__Document segment__
──────────
Have you been to the mountaintop?
In our gospel story, Jesus leads Peter, James, and John up a high mountain and is transfigured before them — “his clothes became dazzlingly bright, such as no one on earth could bleach them.” And suddenly the religious biggies appear with Jesus - Moses and Elijah. They look in awe and wonder at their teacher, leader, and friend. This experience gives the disciples a new understanding of how Jesus fits into the story of God, and maybe even a new understanding of how they fit into that story too. They are forever changed by having been invited into this moment.
But there are lots of ways of getting to the mountaintop, and there are lots of different experiences up there.
I think of the speech Martin Luther King gave about his mountaintop experience. In the midst of all the trouble and confusion broiling around him, in the midst of death threats and uncertainty, he spoke of having been to the mountaintop, of looking over the edge and seeing the Promised Land. What he saw on that mountaintop was the cumulation of all of the strikes and sit-ins and voter registrations, all the prayers and marches and imprisonments and deaths, all the blood and sweat and tears. A vision of hope for the future that sustained him through it all.
──────────
__Activity__
From the mountaintop text, list everyone who is on the mountain in the gospel story.

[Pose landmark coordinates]
──────────
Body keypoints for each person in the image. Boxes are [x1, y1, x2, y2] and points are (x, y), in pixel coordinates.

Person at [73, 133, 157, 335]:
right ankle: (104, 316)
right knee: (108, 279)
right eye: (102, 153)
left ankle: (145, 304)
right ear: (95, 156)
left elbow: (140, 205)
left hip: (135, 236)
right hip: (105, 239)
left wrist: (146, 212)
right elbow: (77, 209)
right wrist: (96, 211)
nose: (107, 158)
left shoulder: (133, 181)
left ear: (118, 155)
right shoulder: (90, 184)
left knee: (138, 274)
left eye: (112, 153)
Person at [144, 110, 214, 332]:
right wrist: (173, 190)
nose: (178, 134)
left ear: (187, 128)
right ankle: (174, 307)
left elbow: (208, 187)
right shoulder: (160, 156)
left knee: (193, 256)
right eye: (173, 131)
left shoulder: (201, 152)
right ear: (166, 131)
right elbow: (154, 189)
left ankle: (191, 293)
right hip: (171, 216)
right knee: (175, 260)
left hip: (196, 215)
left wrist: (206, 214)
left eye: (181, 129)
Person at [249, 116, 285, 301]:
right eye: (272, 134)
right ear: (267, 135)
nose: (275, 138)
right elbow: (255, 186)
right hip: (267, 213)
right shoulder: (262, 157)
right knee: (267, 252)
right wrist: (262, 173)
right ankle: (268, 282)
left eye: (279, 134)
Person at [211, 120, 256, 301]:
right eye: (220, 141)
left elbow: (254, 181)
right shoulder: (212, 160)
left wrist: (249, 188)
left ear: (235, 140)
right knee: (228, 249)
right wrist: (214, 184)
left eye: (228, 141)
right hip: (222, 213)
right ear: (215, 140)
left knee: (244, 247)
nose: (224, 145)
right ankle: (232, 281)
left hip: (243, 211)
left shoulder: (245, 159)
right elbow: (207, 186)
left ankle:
──────────
__Solved problem__
Jesus, Peter, James, John, Moses, Elijah